*** Begin section ***

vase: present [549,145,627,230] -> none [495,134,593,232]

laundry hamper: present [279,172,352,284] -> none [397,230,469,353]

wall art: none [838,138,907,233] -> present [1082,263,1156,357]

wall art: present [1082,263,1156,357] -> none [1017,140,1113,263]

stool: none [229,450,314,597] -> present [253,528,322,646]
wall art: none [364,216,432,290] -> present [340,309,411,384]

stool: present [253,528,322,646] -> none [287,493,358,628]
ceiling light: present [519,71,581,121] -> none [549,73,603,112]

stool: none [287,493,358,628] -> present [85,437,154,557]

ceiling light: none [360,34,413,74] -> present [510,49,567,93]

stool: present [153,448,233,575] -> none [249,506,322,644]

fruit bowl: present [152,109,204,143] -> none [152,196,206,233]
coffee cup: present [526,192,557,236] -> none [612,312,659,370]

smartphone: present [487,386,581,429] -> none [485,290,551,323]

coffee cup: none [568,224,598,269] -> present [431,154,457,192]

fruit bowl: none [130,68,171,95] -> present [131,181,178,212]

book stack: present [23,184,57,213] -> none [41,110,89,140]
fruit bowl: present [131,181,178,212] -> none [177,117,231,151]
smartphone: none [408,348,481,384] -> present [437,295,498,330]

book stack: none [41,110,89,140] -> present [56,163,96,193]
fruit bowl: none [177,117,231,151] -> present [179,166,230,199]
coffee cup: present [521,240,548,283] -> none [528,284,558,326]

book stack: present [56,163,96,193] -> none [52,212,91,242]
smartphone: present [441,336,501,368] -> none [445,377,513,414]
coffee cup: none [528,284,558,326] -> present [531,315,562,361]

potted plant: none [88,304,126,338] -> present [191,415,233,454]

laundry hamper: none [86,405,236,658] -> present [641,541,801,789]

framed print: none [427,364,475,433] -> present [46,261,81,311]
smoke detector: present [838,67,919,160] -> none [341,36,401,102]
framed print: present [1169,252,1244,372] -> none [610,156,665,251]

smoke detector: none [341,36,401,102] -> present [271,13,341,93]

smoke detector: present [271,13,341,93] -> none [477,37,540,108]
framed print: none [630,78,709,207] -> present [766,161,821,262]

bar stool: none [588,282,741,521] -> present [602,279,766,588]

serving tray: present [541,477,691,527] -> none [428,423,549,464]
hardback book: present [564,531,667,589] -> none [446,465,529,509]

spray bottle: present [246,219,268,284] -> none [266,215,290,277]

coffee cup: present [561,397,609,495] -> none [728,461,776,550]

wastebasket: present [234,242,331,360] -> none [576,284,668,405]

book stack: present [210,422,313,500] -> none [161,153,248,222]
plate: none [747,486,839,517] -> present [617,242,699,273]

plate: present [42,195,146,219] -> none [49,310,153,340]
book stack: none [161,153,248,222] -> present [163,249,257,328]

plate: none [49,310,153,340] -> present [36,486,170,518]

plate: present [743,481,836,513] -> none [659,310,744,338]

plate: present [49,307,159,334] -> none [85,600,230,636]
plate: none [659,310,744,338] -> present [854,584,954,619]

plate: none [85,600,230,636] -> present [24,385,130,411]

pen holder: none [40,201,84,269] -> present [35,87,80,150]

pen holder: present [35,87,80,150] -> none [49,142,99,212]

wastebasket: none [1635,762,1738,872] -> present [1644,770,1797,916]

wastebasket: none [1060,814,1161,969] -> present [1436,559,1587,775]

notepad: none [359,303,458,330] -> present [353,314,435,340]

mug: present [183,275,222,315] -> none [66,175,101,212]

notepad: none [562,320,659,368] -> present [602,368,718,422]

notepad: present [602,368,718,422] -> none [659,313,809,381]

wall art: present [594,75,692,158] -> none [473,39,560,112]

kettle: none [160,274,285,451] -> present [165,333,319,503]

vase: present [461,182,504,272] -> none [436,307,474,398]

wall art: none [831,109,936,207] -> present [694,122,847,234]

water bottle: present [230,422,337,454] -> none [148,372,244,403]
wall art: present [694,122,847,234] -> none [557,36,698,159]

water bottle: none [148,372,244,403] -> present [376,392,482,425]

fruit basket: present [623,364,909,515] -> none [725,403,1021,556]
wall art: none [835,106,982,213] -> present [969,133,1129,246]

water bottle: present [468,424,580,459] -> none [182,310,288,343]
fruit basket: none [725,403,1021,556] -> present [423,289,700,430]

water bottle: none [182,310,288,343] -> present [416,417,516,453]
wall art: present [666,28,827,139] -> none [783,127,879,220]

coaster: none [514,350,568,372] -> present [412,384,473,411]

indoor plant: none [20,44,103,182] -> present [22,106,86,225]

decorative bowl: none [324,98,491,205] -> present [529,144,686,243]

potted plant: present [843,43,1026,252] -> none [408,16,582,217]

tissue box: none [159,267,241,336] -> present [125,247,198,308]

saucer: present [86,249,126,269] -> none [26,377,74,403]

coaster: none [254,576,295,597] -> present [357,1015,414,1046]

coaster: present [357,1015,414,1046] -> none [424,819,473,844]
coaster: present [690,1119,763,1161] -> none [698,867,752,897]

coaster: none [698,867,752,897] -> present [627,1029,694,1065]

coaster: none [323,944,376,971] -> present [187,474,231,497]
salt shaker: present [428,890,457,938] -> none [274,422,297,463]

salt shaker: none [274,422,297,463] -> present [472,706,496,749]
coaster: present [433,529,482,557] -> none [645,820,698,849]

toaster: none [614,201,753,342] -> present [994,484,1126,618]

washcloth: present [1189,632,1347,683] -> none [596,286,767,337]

*** End section ***

What to do: The answer should contain every line of the data, unchanged.

Answer for this exercise:
vase: present [549,145,627,230] -> none [495,134,593,232]

laundry hamper: present [279,172,352,284] -> none [397,230,469,353]

wall art: none [838,138,907,233] -> present [1082,263,1156,357]

wall art: present [1082,263,1156,357] -> none [1017,140,1113,263]

stool: none [229,450,314,597] -> present [253,528,322,646]
wall art: none [364,216,432,290] -> present [340,309,411,384]

stool: present [253,528,322,646] -> none [287,493,358,628]
ceiling light: present [519,71,581,121] -> none [549,73,603,112]

stool: none [287,493,358,628] -> present [85,437,154,557]

ceiling light: none [360,34,413,74] -> present [510,49,567,93]

stool: present [153,448,233,575] -> none [249,506,322,644]

fruit bowl: present [152,109,204,143] -> none [152,196,206,233]
coffee cup: present [526,192,557,236] -> none [612,312,659,370]

smartphone: present [487,386,581,429] -> none [485,290,551,323]

coffee cup: none [568,224,598,269] -> present [431,154,457,192]

fruit bowl: none [130,68,171,95] -> present [131,181,178,212]

book stack: present [23,184,57,213] -> none [41,110,89,140]
fruit bowl: present [131,181,178,212] -> none [177,117,231,151]
smartphone: none [408,348,481,384] -> present [437,295,498,330]

book stack: none [41,110,89,140] -> present [56,163,96,193]
fruit bowl: none [177,117,231,151] -> present [179,166,230,199]
coffee cup: present [521,240,548,283] -> none [528,284,558,326]

book stack: present [56,163,96,193] -> none [52,212,91,242]
smartphone: present [441,336,501,368] -> none [445,377,513,414]
coffee cup: none [528,284,558,326] -> present [531,315,562,361]

potted plant: none [88,304,126,338] -> present [191,415,233,454]

laundry hamper: none [86,405,236,658] -> present [641,541,801,789]

framed print: none [427,364,475,433] -> present [46,261,81,311]
smoke detector: present [838,67,919,160] -> none [341,36,401,102]
framed print: present [1169,252,1244,372] -> none [610,156,665,251]

smoke detector: none [341,36,401,102] -> present [271,13,341,93]

smoke detector: present [271,13,341,93] -> none [477,37,540,108]
framed print: none [630,78,709,207] -> present [766,161,821,262]

bar stool: none [588,282,741,521] -> present [602,279,766,588]

serving tray: present [541,477,691,527] -> none [428,423,549,464]
hardback book: present [564,531,667,589] -> none [446,465,529,509]

spray bottle: present [246,219,268,284] -> none [266,215,290,277]

coffee cup: present [561,397,609,495] -> none [728,461,776,550]

wastebasket: present [234,242,331,360] -> none [576,284,668,405]

book stack: present [210,422,313,500] -> none [161,153,248,222]
plate: none [747,486,839,517] -> present [617,242,699,273]

plate: present [42,195,146,219] -> none [49,310,153,340]
book stack: none [161,153,248,222] -> present [163,249,257,328]

plate: none [49,310,153,340] -> present [36,486,170,518]

plate: present [743,481,836,513] -> none [659,310,744,338]

plate: present [49,307,159,334] -> none [85,600,230,636]
plate: none [659,310,744,338] -> present [854,584,954,619]

plate: none [85,600,230,636] -> present [24,385,130,411]

pen holder: none [40,201,84,269] -> present [35,87,80,150]

pen holder: present [35,87,80,150] -> none [49,142,99,212]

wastebasket: none [1635,762,1738,872] -> present [1644,770,1797,916]

wastebasket: none [1060,814,1161,969] -> present [1436,559,1587,775]

notepad: none [359,303,458,330] -> present [353,314,435,340]

mug: present [183,275,222,315] -> none [66,175,101,212]

notepad: none [562,320,659,368] -> present [602,368,718,422]

notepad: present [602,368,718,422] -> none [659,313,809,381]

wall art: present [594,75,692,158] -> none [473,39,560,112]

kettle: none [160,274,285,451] -> present [165,333,319,503]

vase: present [461,182,504,272] -> none [436,307,474,398]

wall art: none [831,109,936,207] -> present [694,122,847,234]

water bottle: present [230,422,337,454] -> none [148,372,244,403]
wall art: present [694,122,847,234] -> none [557,36,698,159]

water bottle: none [148,372,244,403] -> present [376,392,482,425]

fruit basket: present [623,364,909,515] -> none [725,403,1021,556]
wall art: none [835,106,982,213] -> present [969,133,1129,246]

water bottle: present [468,424,580,459] -> none [182,310,288,343]
fruit basket: none [725,403,1021,556] -> present [423,289,700,430]

water bottle: none [182,310,288,343] -> present [416,417,516,453]
wall art: present [666,28,827,139] -> none [783,127,879,220]

coaster: none [514,350,568,372] -> present [412,384,473,411]

indoor plant: none [20,44,103,182] -> present [22,106,86,225]

decorative bowl: none [324,98,491,205] -> present [529,144,686,243]

potted plant: present [843,43,1026,252] -> none [408,16,582,217]

tissue box: none [159,267,241,336] -> present [125,247,198,308]

saucer: present [86,249,126,269] -> none [26,377,74,403]

coaster: none [254,576,295,597] -> present [357,1015,414,1046]

coaster: present [357,1015,414,1046] -> none [424,819,473,844]
coaster: present [690,1119,763,1161] -> none [698,867,752,897]

coaster: none [698,867,752,897] -> present [627,1029,694,1065]

coaster: none [323,944,376,971] -> present [187,474,231,497]
salt shaker: present [428,890,457,938] -> none [274,422,297,463]

salt shaker: none [274,422,297,463] -> present [472,706,496,749]
coaster: present [433,529,482,557] -> none [645,820,698,849]

toaster: none [614,201,753,342] -> present [994,484,1126,618]

washcloth: present [1189,632,1347,683] -> none [596,286,767,337]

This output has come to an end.